▸ PROVIDED PASSAGE:
###

[arch-general] arch-release
Nathan K. Bathory
kumyco at kh.nu
Wed Aug 26 08:19:30 UTC 2009
On Wed, 26 Aug 2009 18:12:53 +1000
richard terry <rterry at pacific.net.au> wrote:
> On Wednesday 26 August 2009 18:04:42 Dieter Plaetinck wrote:
> > On Wed, 26 Aug 2009 09:56:13 +0200
> >
> > Jan de Groot <jan at jgc.homeip.net> wrote:
> > > On Wed, 2009-08-26 at 17:45 +1000, richard terry wrote:
> > > > /etc/arch-release
> > > >
> > > > Anyone know what is meant to be in this file
> > > >
> > > > The guys on the gambas user list are writing some sort of
> > > > script so users can identify details of their system in case
> > > > of bugs etc, and i was asked if this file exists, which is
> > > > does, but it is empty?
> > > >
> > > > ?any other unique arch identifiers.
> > >
> > > As Arch is a rolling release system, we decided to remove the
> > > file. But as tools use this file to identify Arch systems, we
> > > decided to keep the file, but make it empty.
> >
> > maybe we should delete it.

###

▸ DATA EXCERPTS:
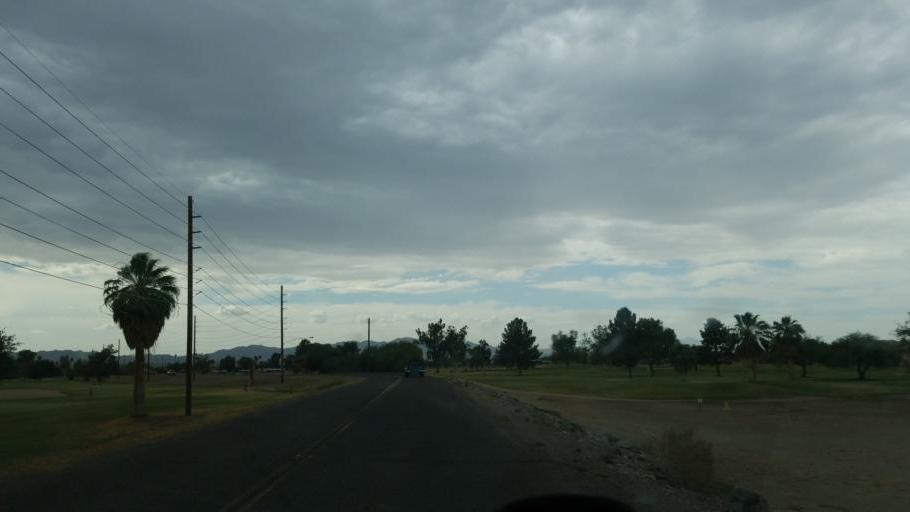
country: US
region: California
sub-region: San Bernardino County
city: Needles
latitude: 34.8424
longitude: -114.6003
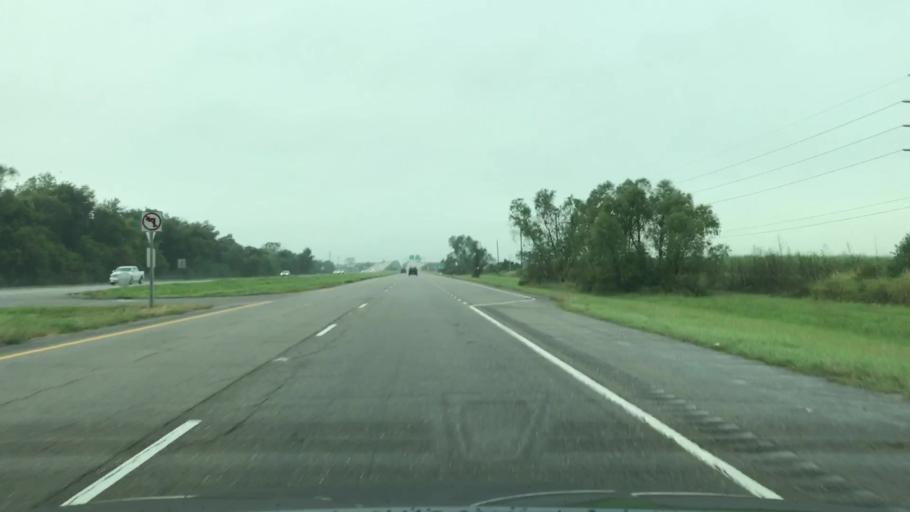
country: US
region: Louisiana
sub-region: Lafourche Parish
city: Mathews
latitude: 29.7175
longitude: -90.5635
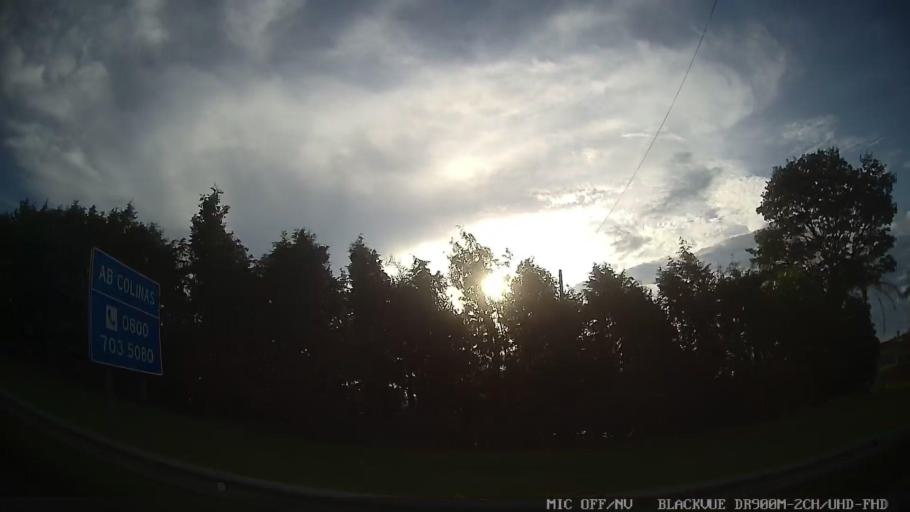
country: BR
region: Sao Paulo
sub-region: Tiete
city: Tiete
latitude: -23.1695
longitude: -47.6439
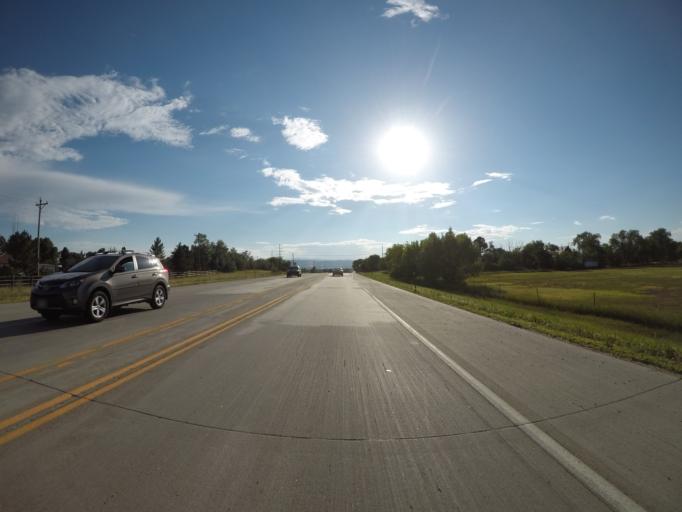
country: US
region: Colorado
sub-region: Larimer County
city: Fort Collins
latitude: 40.5812
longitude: -104.9773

###

▸ EXERCISE GOAL:
Answer the following from the arch-release mailing-list thread.
(a) What are the people on the gambas user list writing, according to richard terry's original message?
(b) How does Jan de Groot describe Arch as a release system?
(c) Why was /etc/arch-release kept instead of removed?

▸ THE RESULT:
(a) A script that lets users identify details of their system in case of bugs.
(b) As a rolling release system.
(c) Tools use the file to identify Arch systems.